Filtering Detections on Distance / Time

(White, E., Mihoff, M., Jones, B., Bajona, L., Halfyard, E. 2014. White-Mihoff False Filtering Tool)

OTN has developed a tool which will assist with filtering false detections. The first level of filtering involves identifying isolated detections. The original concept came from work done by Easton White. He was kind enough to share his research database with OTN. We did some preliminary research and developed a proposal for a filtering tool based on what Easton had done. This proof of concept was presented to Steve Kessel and Eddie Halfyard in December 2013 and a decision was made to develop a tool for general use.

This is a very simple tool. It will take an input file of detections and based on an input parameter will identify suspect detections. The suspect detections will be put into a dataframe which the user can examine. There will be enough information for each suspect detection for the user to understand why it was flagged. There is also enough information to be able to reference the detection in the original file if the user wants to see what was happening at the same time.

The input parameter is a time in minutes. We used 60 minutes as the default as this is what was used in Easton’s code. This value can be changed by the user.
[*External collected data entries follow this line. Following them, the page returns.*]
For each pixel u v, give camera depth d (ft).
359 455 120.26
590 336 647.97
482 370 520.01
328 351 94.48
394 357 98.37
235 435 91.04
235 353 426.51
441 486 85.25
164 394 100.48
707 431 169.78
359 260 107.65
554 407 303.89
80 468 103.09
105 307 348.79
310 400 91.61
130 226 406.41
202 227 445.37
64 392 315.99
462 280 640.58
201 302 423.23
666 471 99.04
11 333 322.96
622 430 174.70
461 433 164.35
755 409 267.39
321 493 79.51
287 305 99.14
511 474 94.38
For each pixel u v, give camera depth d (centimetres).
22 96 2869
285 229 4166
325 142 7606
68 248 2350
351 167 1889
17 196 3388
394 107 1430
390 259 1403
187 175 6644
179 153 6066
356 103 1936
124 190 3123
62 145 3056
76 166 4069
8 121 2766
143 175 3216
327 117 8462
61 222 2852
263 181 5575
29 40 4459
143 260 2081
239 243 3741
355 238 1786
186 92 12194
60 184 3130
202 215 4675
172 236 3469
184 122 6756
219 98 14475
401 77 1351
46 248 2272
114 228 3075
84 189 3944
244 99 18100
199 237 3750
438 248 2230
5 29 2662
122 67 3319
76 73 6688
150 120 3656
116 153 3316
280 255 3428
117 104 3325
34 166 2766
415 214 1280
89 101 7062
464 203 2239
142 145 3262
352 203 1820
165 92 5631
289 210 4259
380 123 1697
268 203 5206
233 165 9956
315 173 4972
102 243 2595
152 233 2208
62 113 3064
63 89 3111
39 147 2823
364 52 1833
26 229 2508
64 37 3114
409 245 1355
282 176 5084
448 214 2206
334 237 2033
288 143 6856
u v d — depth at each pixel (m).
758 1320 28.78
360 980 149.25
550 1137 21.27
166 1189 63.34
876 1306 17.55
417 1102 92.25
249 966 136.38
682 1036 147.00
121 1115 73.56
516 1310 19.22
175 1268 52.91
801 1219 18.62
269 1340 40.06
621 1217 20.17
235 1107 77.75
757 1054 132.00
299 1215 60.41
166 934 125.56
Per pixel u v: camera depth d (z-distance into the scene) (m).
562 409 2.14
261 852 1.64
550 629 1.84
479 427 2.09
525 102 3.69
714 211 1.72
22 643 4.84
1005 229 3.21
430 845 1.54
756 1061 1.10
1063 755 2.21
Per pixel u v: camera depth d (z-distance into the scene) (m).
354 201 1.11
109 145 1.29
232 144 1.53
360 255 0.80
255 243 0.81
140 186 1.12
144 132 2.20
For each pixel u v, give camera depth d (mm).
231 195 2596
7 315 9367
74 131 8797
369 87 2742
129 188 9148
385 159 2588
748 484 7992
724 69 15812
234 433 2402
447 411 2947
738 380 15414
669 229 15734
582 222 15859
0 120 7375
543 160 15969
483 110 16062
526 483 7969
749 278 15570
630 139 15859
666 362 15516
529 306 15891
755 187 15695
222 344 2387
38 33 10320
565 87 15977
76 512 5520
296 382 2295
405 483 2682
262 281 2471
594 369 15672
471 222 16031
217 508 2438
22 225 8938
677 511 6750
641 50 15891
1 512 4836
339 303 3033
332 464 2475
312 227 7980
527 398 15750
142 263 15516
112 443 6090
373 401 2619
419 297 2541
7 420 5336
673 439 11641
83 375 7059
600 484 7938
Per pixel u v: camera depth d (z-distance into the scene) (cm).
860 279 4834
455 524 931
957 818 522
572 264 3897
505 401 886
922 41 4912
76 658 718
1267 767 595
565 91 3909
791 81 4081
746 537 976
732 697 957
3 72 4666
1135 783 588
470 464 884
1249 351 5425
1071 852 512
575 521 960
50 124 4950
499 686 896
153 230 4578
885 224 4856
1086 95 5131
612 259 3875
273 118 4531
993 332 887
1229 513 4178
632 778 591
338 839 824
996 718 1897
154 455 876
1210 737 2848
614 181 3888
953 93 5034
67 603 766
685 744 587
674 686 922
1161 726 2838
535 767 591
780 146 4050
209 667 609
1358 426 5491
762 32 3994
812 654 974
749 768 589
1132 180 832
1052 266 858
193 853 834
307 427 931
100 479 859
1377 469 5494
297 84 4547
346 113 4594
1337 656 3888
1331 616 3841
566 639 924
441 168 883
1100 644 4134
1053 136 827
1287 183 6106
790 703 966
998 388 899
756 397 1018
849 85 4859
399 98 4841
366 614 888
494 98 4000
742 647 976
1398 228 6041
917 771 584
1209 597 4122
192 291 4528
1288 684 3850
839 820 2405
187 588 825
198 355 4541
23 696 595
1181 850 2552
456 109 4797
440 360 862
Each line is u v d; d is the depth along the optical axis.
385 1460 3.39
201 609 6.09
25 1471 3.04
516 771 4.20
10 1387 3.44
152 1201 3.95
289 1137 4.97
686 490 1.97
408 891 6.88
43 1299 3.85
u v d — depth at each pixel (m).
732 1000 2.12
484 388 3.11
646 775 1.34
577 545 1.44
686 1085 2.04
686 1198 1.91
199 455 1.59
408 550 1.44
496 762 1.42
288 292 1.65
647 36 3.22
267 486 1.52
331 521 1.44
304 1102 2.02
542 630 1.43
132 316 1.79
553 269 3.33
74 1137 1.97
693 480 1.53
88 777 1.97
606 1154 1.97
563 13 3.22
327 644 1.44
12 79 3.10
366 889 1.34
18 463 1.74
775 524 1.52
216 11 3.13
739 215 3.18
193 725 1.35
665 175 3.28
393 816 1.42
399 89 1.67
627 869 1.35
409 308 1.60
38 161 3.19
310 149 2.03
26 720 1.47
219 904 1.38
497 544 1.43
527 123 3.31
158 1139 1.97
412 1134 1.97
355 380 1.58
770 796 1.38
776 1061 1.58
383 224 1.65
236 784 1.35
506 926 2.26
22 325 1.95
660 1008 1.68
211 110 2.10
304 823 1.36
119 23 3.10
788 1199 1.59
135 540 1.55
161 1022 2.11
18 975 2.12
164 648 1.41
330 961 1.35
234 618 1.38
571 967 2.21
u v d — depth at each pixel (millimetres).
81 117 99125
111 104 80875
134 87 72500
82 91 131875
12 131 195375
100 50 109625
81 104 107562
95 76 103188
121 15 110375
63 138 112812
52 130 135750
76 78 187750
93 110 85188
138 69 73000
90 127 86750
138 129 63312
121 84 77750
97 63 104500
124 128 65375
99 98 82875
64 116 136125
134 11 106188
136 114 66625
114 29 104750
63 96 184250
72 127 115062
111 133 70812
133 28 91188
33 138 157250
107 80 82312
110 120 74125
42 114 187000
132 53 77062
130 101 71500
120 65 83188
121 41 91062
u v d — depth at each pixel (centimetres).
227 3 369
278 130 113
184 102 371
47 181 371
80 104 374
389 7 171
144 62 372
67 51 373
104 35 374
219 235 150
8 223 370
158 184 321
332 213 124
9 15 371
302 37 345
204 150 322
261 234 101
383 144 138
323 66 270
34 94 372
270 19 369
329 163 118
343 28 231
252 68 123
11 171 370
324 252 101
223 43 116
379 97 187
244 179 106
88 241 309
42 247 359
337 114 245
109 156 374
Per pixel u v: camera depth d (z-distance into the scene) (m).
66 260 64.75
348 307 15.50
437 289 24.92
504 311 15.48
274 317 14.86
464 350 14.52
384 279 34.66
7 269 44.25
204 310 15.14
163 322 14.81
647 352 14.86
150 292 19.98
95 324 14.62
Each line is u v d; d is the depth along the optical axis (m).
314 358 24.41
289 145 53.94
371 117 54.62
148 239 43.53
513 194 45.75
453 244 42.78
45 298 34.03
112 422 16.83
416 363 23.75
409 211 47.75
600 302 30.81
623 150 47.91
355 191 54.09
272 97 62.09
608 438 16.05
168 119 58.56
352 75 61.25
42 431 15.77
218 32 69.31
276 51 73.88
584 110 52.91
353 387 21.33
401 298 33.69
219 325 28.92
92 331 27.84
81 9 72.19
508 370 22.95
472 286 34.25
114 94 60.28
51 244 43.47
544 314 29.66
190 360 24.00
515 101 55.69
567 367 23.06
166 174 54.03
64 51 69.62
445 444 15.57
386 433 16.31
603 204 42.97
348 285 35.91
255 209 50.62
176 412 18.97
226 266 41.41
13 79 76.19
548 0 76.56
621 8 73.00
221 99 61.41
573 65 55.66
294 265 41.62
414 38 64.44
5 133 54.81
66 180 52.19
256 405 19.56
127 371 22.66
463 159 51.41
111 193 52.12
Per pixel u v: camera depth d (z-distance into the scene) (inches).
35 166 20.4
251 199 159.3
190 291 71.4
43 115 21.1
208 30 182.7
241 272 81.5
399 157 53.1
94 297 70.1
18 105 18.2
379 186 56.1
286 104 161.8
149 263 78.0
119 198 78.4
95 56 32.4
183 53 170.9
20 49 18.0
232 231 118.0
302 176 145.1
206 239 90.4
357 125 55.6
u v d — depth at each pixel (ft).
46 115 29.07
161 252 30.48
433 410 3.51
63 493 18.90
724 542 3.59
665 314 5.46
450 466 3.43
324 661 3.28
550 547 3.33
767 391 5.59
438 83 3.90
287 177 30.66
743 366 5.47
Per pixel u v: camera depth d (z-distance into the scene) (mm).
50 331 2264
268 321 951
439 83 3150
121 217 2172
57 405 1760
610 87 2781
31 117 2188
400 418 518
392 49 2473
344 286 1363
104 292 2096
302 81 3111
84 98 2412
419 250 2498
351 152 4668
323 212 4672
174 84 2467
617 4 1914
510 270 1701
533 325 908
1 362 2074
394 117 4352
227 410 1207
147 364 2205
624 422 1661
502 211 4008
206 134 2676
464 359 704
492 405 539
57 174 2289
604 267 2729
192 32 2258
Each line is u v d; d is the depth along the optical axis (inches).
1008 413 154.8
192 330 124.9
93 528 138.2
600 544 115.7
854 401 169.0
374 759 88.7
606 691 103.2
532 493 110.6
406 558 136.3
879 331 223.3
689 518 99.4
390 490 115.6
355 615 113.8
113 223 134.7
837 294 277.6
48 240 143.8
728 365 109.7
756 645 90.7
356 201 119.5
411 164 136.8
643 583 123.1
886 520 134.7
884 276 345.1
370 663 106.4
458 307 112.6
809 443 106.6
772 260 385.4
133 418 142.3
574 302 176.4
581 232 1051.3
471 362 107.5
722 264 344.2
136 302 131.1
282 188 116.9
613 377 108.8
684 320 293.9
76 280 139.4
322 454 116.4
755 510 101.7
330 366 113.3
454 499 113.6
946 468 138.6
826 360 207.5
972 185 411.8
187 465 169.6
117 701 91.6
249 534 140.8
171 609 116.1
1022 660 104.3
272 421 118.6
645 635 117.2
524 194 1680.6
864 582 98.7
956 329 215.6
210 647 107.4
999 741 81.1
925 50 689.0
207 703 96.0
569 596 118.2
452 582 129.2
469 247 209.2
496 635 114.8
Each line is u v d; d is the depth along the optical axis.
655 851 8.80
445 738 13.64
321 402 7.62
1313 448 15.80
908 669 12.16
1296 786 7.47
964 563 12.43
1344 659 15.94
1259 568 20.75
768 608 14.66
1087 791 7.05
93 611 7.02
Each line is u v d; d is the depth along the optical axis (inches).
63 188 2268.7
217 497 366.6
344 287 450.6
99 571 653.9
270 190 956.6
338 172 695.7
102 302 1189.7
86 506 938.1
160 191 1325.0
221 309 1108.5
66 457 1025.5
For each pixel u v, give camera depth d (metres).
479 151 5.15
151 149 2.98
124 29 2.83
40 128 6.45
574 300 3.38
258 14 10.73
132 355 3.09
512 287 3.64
The output contains a record for each detection for which there has been more than xx minutes since the previous detection (of that tag/animal) and more than the same amount of time until the next detection. It ignores which receiver the detection occurred at. That is all it does, nothing more and nothing less.

Below the interval is set to 60 minutes and is not using a a user specified suspect file. The function will also create a distance matrix.

Warning

Input files must include datecollected, catalognumber, station and unqdetecid as columns.

from resonate.filter_detections import get_distance_matrix
from resonate.filter_detections import filter_detections
import pandas as pd

detections = pd.read_csv('/path/to/detections.csv')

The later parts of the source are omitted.